AS Tinjau Tarif Produk Indonesia dengan Pendekatan Hati-Hati dan Strategis

Menteri Perdagangan Budi Santoso.

ASIAWORLDVIEW – Menteri Perdagangan Budi Santoso menyatakan bahwa negosiasi dengan Amerika Serikat (AS) mengenai tarif nol untuk komoditas Indonesia diperkirakan akan selesai pada bulan ini. Ia menjelaskan bahwa pembicaraan yang sedang berlangsung mengenai tarif yang dikenakan oleh pemerintah AS terhadap produk Indonesia dilakukan dengan hati-hati, dengan mempertimbangkan posisi tawar Indonesia.

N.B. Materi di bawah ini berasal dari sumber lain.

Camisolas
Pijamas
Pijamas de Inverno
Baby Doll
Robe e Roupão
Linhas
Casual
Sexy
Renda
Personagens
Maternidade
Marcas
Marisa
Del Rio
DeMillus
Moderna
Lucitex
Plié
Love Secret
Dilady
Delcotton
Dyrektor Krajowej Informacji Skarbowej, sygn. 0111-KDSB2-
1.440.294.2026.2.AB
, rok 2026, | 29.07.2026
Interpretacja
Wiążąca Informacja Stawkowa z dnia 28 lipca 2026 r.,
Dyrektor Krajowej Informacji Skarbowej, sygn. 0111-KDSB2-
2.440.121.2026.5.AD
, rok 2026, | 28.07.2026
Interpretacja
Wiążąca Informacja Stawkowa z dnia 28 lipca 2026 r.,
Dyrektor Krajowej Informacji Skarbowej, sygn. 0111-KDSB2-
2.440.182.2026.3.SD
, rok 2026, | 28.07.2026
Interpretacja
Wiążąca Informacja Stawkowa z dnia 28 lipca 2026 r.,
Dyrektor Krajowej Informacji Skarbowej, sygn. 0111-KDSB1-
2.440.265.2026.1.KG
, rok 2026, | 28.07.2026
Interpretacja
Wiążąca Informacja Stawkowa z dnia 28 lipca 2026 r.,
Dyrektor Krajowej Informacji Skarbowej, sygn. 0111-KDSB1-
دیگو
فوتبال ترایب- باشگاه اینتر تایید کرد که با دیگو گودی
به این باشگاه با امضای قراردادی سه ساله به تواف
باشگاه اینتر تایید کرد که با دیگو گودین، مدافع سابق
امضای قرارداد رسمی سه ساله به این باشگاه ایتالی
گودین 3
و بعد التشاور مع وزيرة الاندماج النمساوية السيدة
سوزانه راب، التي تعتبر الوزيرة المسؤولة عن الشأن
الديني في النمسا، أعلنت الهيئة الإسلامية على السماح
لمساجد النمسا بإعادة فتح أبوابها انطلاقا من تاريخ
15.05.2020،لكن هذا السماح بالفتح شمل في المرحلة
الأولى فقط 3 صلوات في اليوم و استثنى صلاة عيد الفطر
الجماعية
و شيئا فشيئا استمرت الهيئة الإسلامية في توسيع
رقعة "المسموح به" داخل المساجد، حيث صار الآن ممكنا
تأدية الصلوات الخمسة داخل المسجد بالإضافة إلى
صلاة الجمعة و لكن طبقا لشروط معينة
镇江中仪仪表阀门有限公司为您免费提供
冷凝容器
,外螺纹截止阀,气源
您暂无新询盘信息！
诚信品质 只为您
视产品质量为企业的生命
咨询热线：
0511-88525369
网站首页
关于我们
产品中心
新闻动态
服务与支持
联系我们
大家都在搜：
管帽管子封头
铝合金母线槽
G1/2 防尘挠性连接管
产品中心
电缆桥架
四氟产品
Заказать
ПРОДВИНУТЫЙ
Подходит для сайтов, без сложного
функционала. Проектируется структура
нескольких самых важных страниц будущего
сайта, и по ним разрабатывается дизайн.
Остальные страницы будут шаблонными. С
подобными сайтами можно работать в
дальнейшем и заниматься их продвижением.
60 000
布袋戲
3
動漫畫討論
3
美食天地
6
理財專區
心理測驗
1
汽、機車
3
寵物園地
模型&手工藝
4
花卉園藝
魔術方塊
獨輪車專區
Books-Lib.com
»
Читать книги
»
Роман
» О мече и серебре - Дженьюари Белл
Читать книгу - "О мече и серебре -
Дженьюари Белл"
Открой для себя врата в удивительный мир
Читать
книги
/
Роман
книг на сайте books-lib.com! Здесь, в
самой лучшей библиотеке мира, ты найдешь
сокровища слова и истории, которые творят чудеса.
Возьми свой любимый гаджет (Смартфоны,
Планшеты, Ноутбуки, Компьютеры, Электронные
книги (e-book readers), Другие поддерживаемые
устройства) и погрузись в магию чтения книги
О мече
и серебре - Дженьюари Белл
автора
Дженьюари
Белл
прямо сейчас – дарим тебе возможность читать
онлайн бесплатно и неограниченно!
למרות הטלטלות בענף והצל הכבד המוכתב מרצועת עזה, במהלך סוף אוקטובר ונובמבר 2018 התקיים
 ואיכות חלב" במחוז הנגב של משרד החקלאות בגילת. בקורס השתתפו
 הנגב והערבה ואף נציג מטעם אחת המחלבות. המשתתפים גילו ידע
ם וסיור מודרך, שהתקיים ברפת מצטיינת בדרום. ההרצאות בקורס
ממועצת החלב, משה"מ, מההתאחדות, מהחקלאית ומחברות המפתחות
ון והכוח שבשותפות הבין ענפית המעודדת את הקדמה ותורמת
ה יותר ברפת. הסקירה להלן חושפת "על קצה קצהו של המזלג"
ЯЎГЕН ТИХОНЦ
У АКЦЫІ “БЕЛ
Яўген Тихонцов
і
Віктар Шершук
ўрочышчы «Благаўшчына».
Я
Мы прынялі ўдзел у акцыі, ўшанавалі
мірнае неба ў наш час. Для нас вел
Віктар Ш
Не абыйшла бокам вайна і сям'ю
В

“Ya, pada bulan November ini,” kata Santoso saat mengonfirmasi tanggal penyelesaian yang ditargetkan pada Selasa (4/11/2025).

Dia mengatakan pemerintah menargetkan tarif nol persen untuk produk buatan Indonesia yang tidak diproduksi secara domestik di Amerika Serikat. Indonesia dijadwalkan untuk mengadakan putaran pembicaraan lain dengan otoritas AS minggu depan.

Baca Juga: Bank Indonesia: Ekonomi Global 2025 Melambat, Dampak Tarif AS Kian Terasa

AS menerapkan pendekatan yang hati-hati terhadap produk-produk asal Indonesia dalam konteks perdagangan bilateral, dengan mempertimbangkan secara cermat posisi tawar Indonesia sebagai mitra strategis di kawasan Asia Tenggara. Langkah ini mencerminkan kesadaran akan pentingnya menjaga keseimbangan dalam hubungan dagang, terutama mengingat kontribusi Indonesia dalam rantai pasok global dan potensi pasar domestiknya yang besar.

AS cenderung menyesuaikan kebijakan secara selektif agar tetap mendukung prinsip perdagangan yang adil dan saling menguntungkan, sambil membuka ruang bagi peningkatan ekspor komoditas unggulan Indonesia seperti minyak sawit, karet, dan produk industri kesehatan. Pendekatan ini juga menunjukkan bahwa AS mengakui peran Indonesia dalam menjaga stabilitas ekonomi regional dan global.